After the Nazis came to power in 1933, the Bergs felt the immediate effect of increased antisemitic legislation. Inge was no longer allowed to attend public school and traveled 18 miles by train every day to attend the Jewish school in Cologne, Germany. Josef was forced to give up his business, although a non-Jewish family friend managed it in his stead. In November 1938, the Bergs fled to Cologne to escape Kristallnacht. Unfortunately, their home and numerous possessions were damaged or destroyed. Josef hoped to avoid imprisonment and forced labor in the aftermath of Kristallnacht by fleeing to Holland, but was unsuccessful. He, his brother George, and their cousin Ernst were arrested for illegal entry and detained for six months in an internment camp in Roemond, Holland. Following their release in the spring of 1939, Josef, George, and Ernst left Germany for Kenya, British East Africa. Through a cousin’s law firm in Nairobi, arrangements were made for the entire Berg family’s immigration. In May 1939, Inge, Jill and their mother sailed for Mombasa on the SS Usambara.
When Britain declared war on Germany in September 1939, the Bergs were labeled “enemy aliens.” As a result, Inge found it difficult to make friends and spent the majority of her time with her paternal grandparents.

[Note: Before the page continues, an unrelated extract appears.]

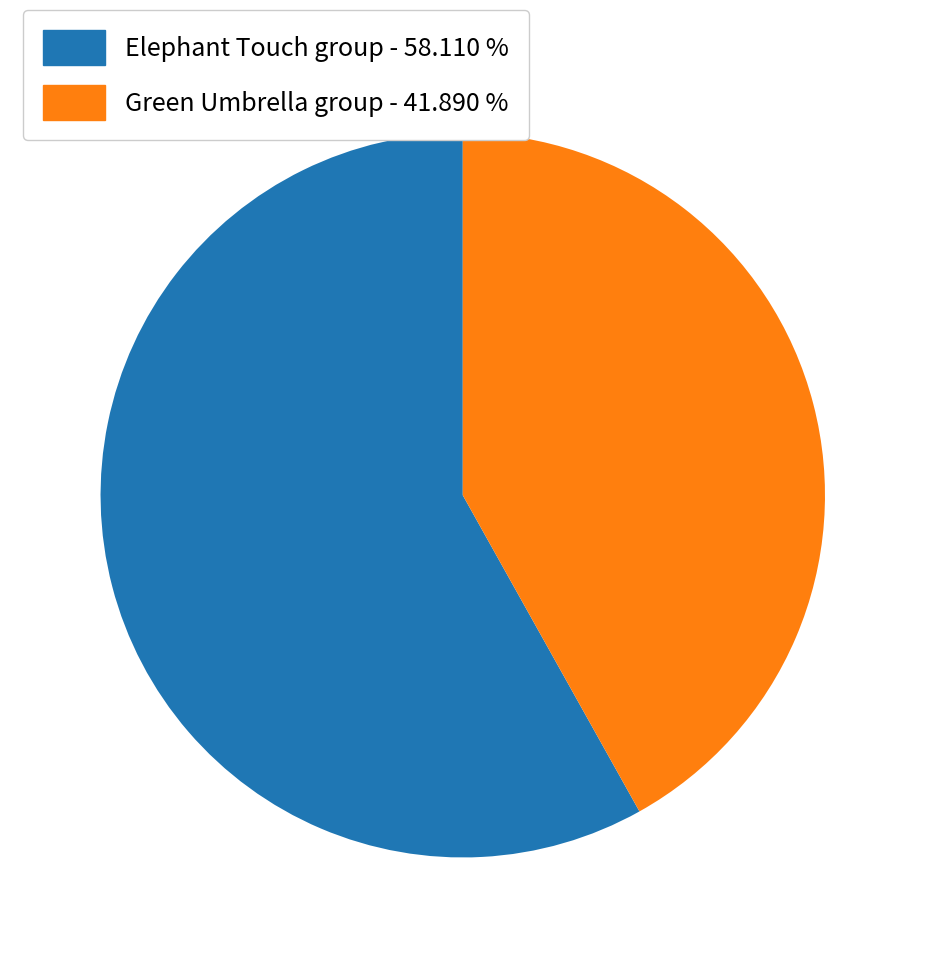

Is there any slice that represents more than half of the pie?

Yes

For the next eight years, the Bergs raised cattle and pyrethrum, a flowering plant used to make insecticide, on their 375-acre farm in Limuru, a small town approximately 17 miles northwest of Nairobi. The house offered spectacular views of Mount Kenya and Mount Kilimanjaro; however, conditions were quite rustic. The house boasted a tin roof and cement floors with rain as their only water source. Inge continued her formal education in Nairobi and, despite being 10 years old, was placed in the first grade because she could not speak, read, or write English. She quickly mastered the language, however, and was able to advance to the fourth grade. Meanwhile, Klara ran a guesthouse that became a popular destination for British-Jewish soldiers on furlough.
In 1947, the Bergs immigrated to the United States where Klara and Josef purchased a chicken farm and dairy business in Vineland, New Jersey, and Inge took a position with an attorney’s office in New York City. In 1951, she met and married Werner Katzenstein, a fellow refugee from Nazi Germany. They have three children. Inge retired from Coldwell-Banker Real Estate after thirty-five years. She and Werner, along with Jill and her husband, Kurt Pauly, a fellow Holocaust survivor, volunteer at the United States Holocaust Memorial Museum.